We use the term shape file to refer to a collection of data defining the “shape” of regions and subregions. When possible, downloading and using the “geopackage format” is preferred and will make life easier.

The “geopackage” format is the a very good general spatial data file format (for vector data). It is based on the SpatiaLite format, and can be read by software using GDAL/OGR, including R (with the sf package), QGIS and ArcGIS.

World Data

GADM provides maps and spatial data for all countries and their sub-divisions. While they suggest downloading individual countries due to file sizes, it is advisable to download the entire dataset. The current, version of GADM’s world spatial data is 4.1 (though there are older versions available), and it delimits 400,276 administrative areas.

Zip Code Data

The ZIP Code Tabulation Areas (ZCTAs) contains the ZIP code boundaries for 2021.

Go to the 2021 TIGER/Line Shapefiles webpage and click the Web Interface link under the Download heading. Set the year to “2021”, select the “ZIP Code Tabulation Areas” option, and click “Submit” to download the 2021 ZIP Code shape file. Alternatively, click this link to directly download the zipped ZCTA file (approximately 572 MBs). The expanded directory is approximately 827 MBs.

US Census Cartographic Boundary Files

The US Census Cartographic Boundary Files contain American Indian Area Geographies, Census Block Groups, Census Tracts, Congressional Districts: 116th Congress, Consolidated Cities, Counties, Counties within Congressional Districts: 116th Congress, County Subdivisions, Divisions, Estates, Metropolitan and Micropolitan Statistical Areas and Related Statistical Areas, Places, Regions, School Districts, State Legislative Districts, States, Subbarrios, and the United States Outline.

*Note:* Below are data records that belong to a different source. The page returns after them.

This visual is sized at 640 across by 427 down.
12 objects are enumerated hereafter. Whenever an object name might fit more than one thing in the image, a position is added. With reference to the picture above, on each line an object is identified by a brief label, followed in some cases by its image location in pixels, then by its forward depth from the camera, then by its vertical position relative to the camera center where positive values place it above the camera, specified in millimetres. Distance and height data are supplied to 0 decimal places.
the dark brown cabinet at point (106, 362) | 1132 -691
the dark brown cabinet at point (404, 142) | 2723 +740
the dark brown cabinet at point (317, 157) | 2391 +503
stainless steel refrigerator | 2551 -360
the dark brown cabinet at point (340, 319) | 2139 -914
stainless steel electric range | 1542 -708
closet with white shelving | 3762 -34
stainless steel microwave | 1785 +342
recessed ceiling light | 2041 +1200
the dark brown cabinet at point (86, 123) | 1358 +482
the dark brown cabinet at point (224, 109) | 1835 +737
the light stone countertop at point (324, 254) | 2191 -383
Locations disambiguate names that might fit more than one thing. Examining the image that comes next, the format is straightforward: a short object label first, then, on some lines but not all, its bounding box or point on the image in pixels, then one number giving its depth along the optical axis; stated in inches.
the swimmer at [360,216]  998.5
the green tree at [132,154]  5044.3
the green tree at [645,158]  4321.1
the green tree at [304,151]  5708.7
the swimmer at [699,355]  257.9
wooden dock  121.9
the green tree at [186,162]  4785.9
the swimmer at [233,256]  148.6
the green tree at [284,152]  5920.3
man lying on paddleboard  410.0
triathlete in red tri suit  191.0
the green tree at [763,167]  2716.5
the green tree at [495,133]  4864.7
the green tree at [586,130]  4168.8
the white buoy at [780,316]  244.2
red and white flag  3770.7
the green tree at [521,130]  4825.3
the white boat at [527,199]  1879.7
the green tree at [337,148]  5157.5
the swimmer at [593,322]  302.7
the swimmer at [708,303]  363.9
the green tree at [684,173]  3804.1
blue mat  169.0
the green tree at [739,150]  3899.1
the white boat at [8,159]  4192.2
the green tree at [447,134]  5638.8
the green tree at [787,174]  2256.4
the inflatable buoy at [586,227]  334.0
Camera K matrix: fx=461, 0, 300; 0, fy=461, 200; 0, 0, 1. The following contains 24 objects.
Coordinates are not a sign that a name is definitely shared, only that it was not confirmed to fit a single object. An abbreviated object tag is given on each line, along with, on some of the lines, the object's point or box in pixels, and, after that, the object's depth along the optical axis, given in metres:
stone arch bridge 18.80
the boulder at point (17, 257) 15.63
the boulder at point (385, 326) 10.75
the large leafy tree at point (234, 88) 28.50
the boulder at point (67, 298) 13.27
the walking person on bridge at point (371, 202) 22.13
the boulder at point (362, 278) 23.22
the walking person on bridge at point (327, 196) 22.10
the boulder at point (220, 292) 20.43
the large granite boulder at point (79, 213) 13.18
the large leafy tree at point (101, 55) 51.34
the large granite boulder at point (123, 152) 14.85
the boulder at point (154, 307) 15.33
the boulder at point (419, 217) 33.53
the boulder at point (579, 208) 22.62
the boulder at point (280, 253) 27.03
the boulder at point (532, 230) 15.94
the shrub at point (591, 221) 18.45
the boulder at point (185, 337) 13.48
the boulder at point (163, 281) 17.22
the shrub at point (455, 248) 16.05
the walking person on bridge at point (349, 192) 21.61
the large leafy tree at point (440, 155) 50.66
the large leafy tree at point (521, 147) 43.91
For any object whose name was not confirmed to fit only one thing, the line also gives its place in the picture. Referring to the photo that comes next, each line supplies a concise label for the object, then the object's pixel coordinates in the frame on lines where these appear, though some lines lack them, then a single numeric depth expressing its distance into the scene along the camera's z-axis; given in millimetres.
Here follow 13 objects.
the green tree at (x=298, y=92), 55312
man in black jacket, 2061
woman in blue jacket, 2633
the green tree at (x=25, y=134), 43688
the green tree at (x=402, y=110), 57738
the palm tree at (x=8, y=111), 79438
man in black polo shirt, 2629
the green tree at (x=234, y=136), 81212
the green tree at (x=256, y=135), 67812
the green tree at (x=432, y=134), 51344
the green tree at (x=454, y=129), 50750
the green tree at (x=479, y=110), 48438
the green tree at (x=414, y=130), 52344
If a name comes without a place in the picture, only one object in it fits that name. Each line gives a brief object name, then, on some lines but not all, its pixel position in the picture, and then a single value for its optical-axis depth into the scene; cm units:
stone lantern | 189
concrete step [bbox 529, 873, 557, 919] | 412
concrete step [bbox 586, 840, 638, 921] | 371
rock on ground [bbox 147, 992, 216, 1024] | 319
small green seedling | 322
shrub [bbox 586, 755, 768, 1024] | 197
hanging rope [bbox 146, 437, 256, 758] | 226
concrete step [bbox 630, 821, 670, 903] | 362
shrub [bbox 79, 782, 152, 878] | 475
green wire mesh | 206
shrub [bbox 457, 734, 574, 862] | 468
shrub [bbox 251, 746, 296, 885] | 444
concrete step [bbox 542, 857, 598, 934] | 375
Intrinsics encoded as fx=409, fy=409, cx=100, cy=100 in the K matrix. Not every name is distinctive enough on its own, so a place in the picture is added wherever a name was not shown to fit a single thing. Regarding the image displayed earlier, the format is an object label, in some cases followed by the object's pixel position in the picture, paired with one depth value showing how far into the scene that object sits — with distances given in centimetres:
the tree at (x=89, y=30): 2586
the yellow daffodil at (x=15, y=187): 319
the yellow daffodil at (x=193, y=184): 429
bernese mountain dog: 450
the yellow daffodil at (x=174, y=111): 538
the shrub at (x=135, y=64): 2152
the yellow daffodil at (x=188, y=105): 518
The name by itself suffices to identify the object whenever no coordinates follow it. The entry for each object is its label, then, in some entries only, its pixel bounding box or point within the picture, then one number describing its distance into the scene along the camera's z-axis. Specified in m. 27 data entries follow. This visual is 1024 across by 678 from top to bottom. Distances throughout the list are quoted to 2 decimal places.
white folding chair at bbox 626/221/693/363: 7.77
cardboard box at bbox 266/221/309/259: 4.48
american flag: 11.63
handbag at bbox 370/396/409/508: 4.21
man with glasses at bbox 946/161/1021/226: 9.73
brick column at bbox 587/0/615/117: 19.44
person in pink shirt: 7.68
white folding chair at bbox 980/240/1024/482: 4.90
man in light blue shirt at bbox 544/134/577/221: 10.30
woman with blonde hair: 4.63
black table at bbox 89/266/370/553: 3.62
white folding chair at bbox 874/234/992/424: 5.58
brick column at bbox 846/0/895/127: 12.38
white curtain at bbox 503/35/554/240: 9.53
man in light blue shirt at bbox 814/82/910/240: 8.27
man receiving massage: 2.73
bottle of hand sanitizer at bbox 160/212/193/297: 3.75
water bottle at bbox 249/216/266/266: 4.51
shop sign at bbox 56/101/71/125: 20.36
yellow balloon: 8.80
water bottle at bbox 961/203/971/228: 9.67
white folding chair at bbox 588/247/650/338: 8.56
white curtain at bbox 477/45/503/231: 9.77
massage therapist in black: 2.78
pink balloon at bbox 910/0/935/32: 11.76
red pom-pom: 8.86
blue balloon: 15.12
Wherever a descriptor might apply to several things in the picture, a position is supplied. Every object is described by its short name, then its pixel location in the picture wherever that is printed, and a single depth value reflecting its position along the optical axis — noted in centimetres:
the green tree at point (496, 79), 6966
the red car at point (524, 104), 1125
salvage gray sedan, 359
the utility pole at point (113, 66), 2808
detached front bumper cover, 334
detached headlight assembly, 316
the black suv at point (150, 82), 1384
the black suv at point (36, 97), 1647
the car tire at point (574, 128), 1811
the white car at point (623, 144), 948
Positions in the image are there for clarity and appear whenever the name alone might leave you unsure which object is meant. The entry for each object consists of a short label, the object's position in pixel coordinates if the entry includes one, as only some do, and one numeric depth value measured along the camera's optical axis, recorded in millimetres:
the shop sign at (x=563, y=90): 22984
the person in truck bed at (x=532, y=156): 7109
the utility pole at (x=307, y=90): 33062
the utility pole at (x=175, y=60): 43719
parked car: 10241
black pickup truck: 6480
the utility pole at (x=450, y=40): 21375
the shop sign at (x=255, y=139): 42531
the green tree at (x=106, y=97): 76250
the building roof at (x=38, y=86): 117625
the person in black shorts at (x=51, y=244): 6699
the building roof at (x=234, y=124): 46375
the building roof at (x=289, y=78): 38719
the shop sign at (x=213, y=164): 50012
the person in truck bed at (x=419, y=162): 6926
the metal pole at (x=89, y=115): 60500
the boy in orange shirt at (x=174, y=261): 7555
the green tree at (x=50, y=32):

Download the entire boundary dataset in a single collection. The boundary data is at the 1:500,000 (national; not sure of the units) and the zipped file is approximately 333 MBs, and contains individual zipped files.

Storing and Using the Shape Files

Due to the stability of the data contained within the shape files, I created a mapfiles folder within my OneDrive folder to easily store the files and access them from R.

  • Create the mapfiles directory on OneDrive; e.g., ~/OneDrive/projects/mapfiles You will notice the mapfiles directory is within a projects directory. Because all my analyses projects are stored within projects, it made the most sense to store the mapfiles within the projects directory.
  • Move (drag-and-drop) the compressed (zipped) map data into you mapfiles directory.
  • Unzip the gadm_410-gpkg.zip, cb_2021_us_all_500k.zip, and tl_2021_us_zcta520.zip files.

When making maps within R, create variables containing the path to each shape file. For example

  mapfile.world <- "~/OneDrive/projects/mapfiles/gadm_410.gpkg"
  mapfile.zipcodes <- "~/OneDrive/projects/mapfiles/tl_2021_us_zcta520/tl_2021_us_zcta520.shp"

Because of their size, the maps can take some time to load, and if stored within the RData file, will significantly increase the size of the file and increase the write and read time of your RData files.